Aftermath is All-Important for Ain't Them Bodies Saints Director




Writer-director David Lowery originally thought Ain’t Them Bodies Saints, which is now playing at the Cedar Lee Theatre, would be an action movie. But once he started killing off his characters, he realized he needed to change course. So he set the script aside.

“When I picked up the script again, I recalibrated and decided to do a story that was entirely about the aftermath of the action and the consequences and everything that happened after the last scene in the movie, basically,” he says. “I started the movie where most movies normally end and just went from there.”

The film centers on Bob (Casey Affleck), who’s been sent to prison and left behind his pregnant wife Ruth (Rooney Mara). When Bob escapes from prison, the local sheriff Patrick (Ben Foster), who has befriended Ruth, starts keeping an eye on her in anticipation of Bob’s return.
Patrick is the most likeable character in the film and Foster, who usually plays much more intensely extroverted characters, brought a lot to the role and played the soft-spoken man with much more earnestness than the script required.

“When I met Ben, I noticed he was a very kind and gentle person,” says Lowery. “I wanted him to be someone with a strong sense of decency. He’s a genuinely good person. It was exciting to get to let Ben stretch those muscles. He made the character in to a real person. He took a simple character and turned him into an incredibly complex human being. Initially, I resisted because it wasn’t what I was writing. But he demonstrated through his immense care and professionalism and performance showed exactly why he was right in this regard.”

The slow-moving film won’t be mistaken for an action flick, but is a rather good character study. And the beautiful shots of the Texas landscape give it a particularly strong visual dimension too.

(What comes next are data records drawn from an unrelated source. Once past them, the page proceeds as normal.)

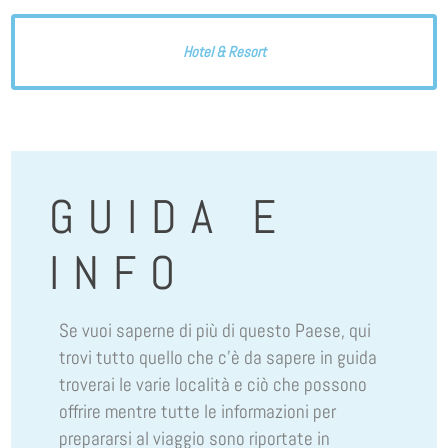
Hotel & Resort
GUIDA E
INFO
Se vuoi saperne di più di questo Paese, qui
trovi tutto quello che c’è da sapere in guida
troverai le varie località e ciò che possono
offrire mentre tutte le informazioni per
prepararsi al viaggio sono riportate in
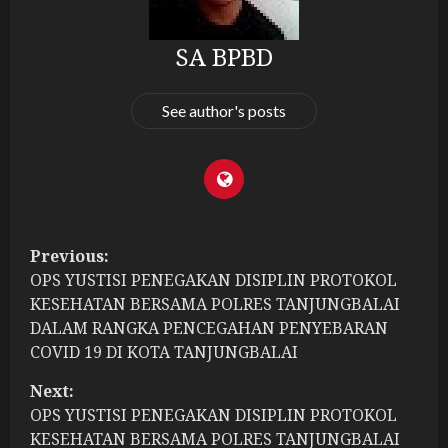
SA BPBD
See author's posts
P
Previous:
OPS YUSTISI PENEGAKAN DISIPLIN PROTOKOL
o
KESEHATAN BERSAMA POLRES TANJUNGBALAI
s
DALAM RANGKA PENCEGAHAN PENYEBARAN
COVID 19 DI KOTA TANJUNGBALAI
t
Next:
n
OPS YUSTISI PENEGAKAN DISIPLIN PROTOKOL
KESEHATAN BERSAMA POLRES TANJUNGBALAI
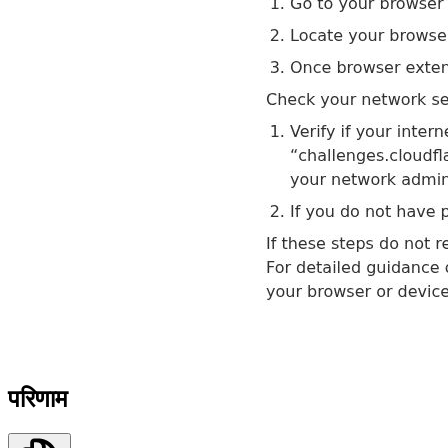
परिणाम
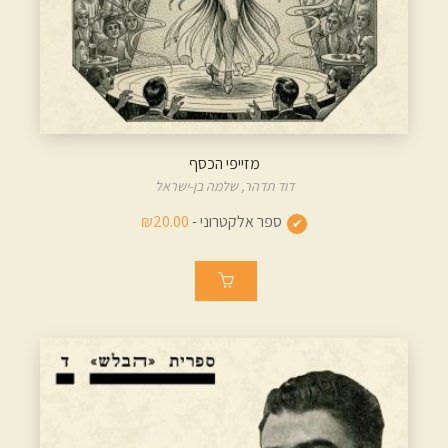
מזייפי הכסף
דוד תדהר,
שלמה בן-ישראל
ספר אלקטרוני -
₪20.00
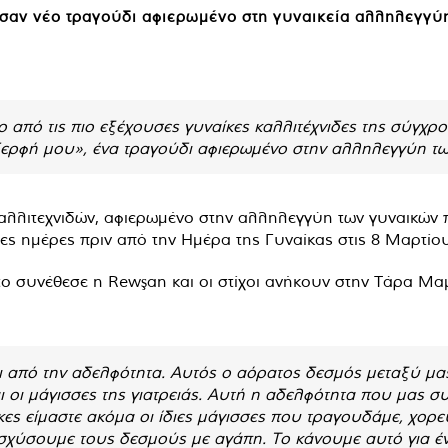
σαν νέο τραγούδι αφιερωμένο στη γυναικεία αλληλεγγύ
από τις πιο εξέχουσες γυναίκες καλλιτέχνιδες της σύγχρ
δερφή μου», ένα τραγούδι αφιερωμένο στην αλληλεγγύη τω
λιτεχνιδών, αφιερωμένο στην αλληλεγγύη των γυναικών που
ς ημέρες πριν από την Ημέρα της Γυναίκας στις 8 Μαρτίου
το συνέθεσε η Rewşan και οι στίχοι ανήκουν στην Τάρα Μ
 από την αδελφότητα. Αυτός ο αόρατος δεσμός μεταξύ μας
και οι μάγισσες της γιατρειάς. Αυτή η αδελφότητα που μας 
ίκες είμαστε ακόμα οι ίδιες μάγισσες που τραγουδάμε, χορ
χύσουμε τους δεσμούς με αγάπη. Το κάνουμε αυτό για ένα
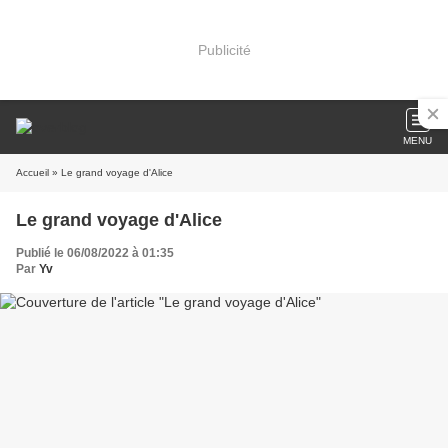
Publicité
MENU
Accueil
» Le grand voyage d'Alice
Le grand voyage d'Alice
Publié le 06/08/2022 à 01:35
Par
Yv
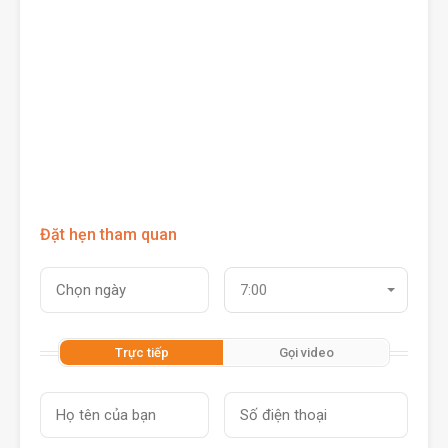
Đặt hẹn tham quan
7:00
Trực tiếp
Gọi video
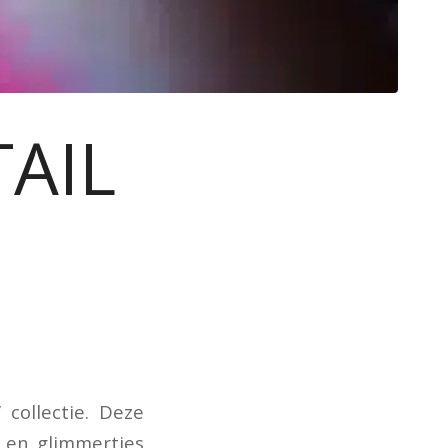
AIL
 collectie. Deze
s en glimmertjes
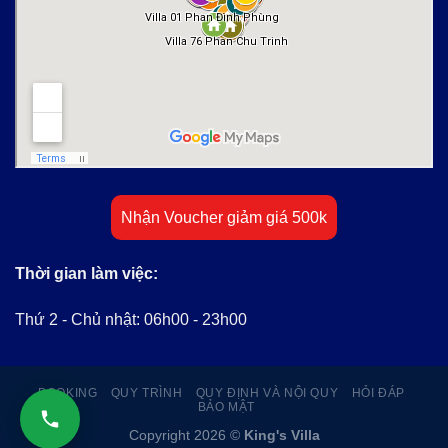
Nhận Voucher giảm giá 500k
Thời gian làm việc:
Thứ 2 - Chủ nhật: 06h00 - 23h00
BOOKING
QUY TRÌNH
QUY ĐỊNH VÀ NỘI QUY
HỎI ĐÁP
BẢO MẬT
Copyright 2026 ©
King's Villa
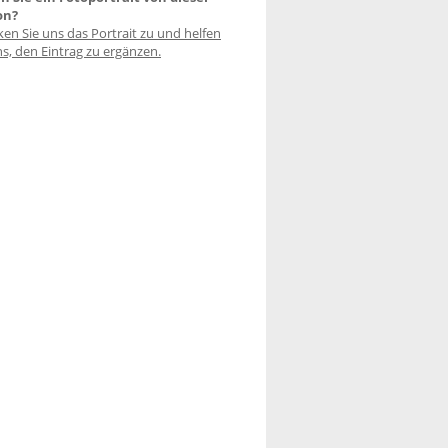
on?
ken Sie uns das Portrait zu und helfen
ns, den Eintrag zu ergänzen.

I live in Texas and grew up there for the most part. It has a singular identity it informs whatever happens there,” says Lowery. “It’s one of those rare geographic places. I wanted to make a film that was very intimate but I wanted it to feel epic. If you take an outlaw and put him in Texas, he almost automatically attains an almost legendary status because of the state and want it represents. I want to represent the landscape that I know. That makes sense to me. That’s what I see when I look out my window. Not literally, because I live in the city but I can drive 10 minutes and be in the world in which this movie takes place. That’s important to me. I like to tell stories that are from a place that I’m familiar with.”